Are there any mandatory scopes to use the native IOS SDK with an access token that we obtained by using the OAuth2 Authentication? It seems so.

If we authorize our Demo Account with the Scopes “payments” and “transaction.history” we aren’t able to login to the native SDK. The following error message will be displayed.

But if we authorize our user with full scopes: “payments”, “transactions.history”, “user.profile_readonly”, “user.profile” “user.app-settings”, “payment_instruments”, “user.payout-settings” and “user.subaccounts” for instance, the login just works fine.

Is that an intented behavior?
If yes, which scopes are mandatory?

[Akhila-ramesh]

hi, fixed this issue?

[giulio92]

Hi @mfhaberlach,

Based on our official documentation, the behavior you're experiencing is expected.
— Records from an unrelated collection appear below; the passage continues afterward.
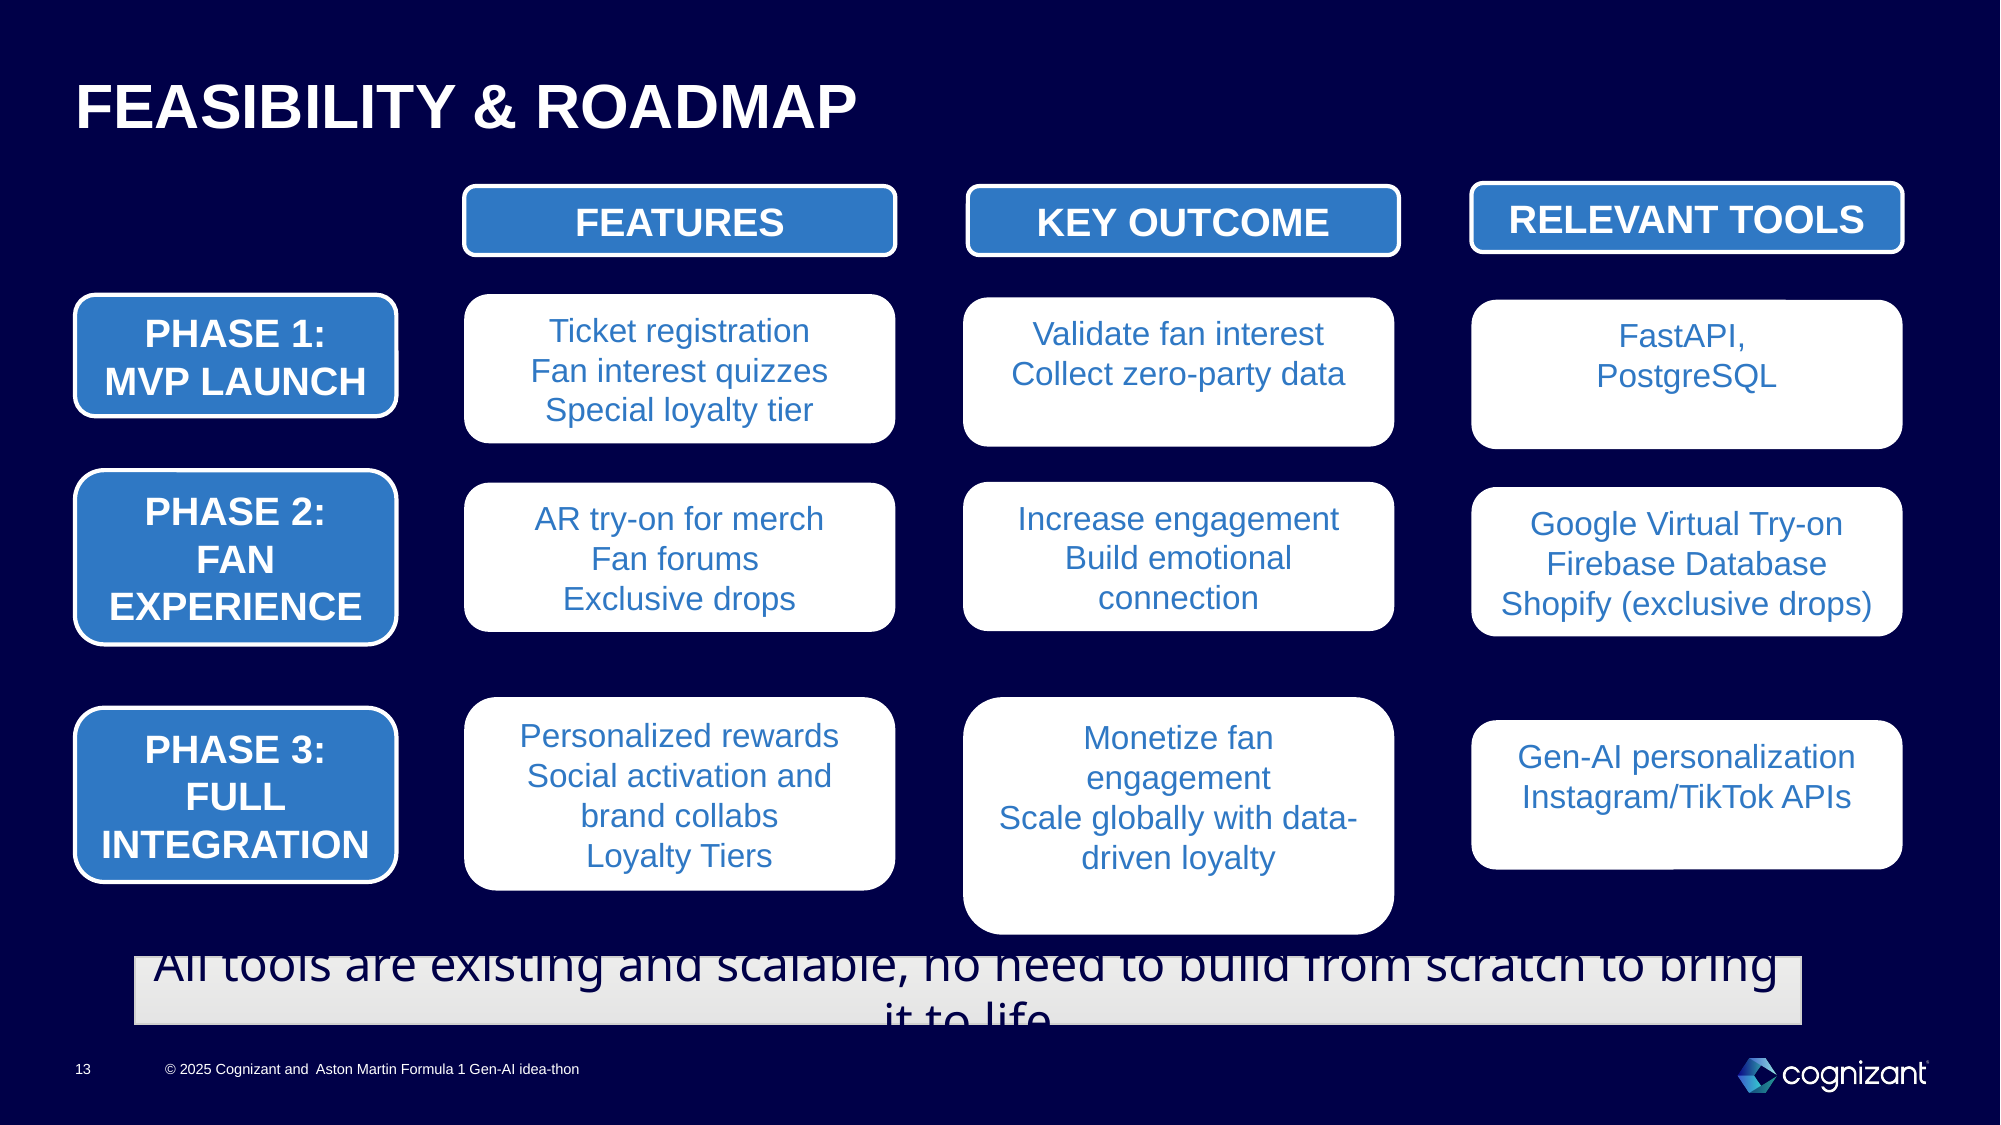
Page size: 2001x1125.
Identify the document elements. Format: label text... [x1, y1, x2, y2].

title FEASIBILITY & ROADMAP [75, 75, 1925, 144]
text_box Validate fan interest Collect zero-party data [963, 297, 1395, 447]
text_box FastAPI, PostgreSQL [1471, 299, 1903, 450]
text_box All tools are existing and scalable, no need to build from scratch to bring it to life [134, 956, 1802, 1025]
text_box Personalized rewards Social activation and brand collabs Loyalty Tiers [464, 697, 896, 891]
text_box FEATURES [462, 183, 898, 258]
text_box KEY OUTCOME [965, 183, 1402, 258]
text_box RELEVANT TOOLS [1469, 180, 1905, 255]
text_box PHASE 2: FAN EXPERIENCE [72, 468, 399, 647]
text_box Increase engagement Build emotional connection [963, 481, 1395, 632]
footer © 2025 Cognizant and Aston Martin Formula 1 Gen-AI idea-thon [165, 1050, 714, 1088]
picture [1737, 1058, 1930, 1093]
text_box Google Virtual Try-on Firebase Database Shopify (exclusive drops) [1471, 487, 1903, 637]
text_box PHASE 3: FULL INTEGRATION [72, 705, 399, 885]
text_box Gen-AI personalization Instagram/TikTok APIs [1471, 720, 1903, 870]
text_box Ticket registration Fan interest quizzes Special loyalty tier [464, 294, 896, 444]
text_box PHASE 1: MVP LAUNCH [72, 292, 399, 419]
slide_number 13 [75, 1050, 135, 1088]
text_box Monetize fan engagement Scale globally with data-driven loyalty [963, 697, 1395, 935]
text_box AR try-on for merch Fan forums Exclusive drops [464, 482, 896, 632]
To successfully log in and operate the native iOS SDK, certain scopes are mandatory to synchronize merchant configurations.

The reason your first attempt failed is that the SDK requires access to account settings and profile data to initialize the payment interface.

Mandatory Scopes for SDK Functionality

• user.app-settings
  Required to manage mobile app and card reader configurations.
• user.profile_readonly
  Necessary to retrieve merchant identity and account status.
• transactions.history
  Required to view and validate transaction records.

Restricted Scopes for Payments
To actually process transactions or manage cards, you must use the following scopes, which are marked as Restricted in our documentation:

• payments
  To create and process payment checkouts.
• payment_instruments
  To save or tokenize payment cards.

Note
As these are Restricted scopes, they are not granted by default. Your application must be manually verified and enabled by SumUp to use them. Please contact our support team to request activation for your Client ID.

Let us know if you need further assistance!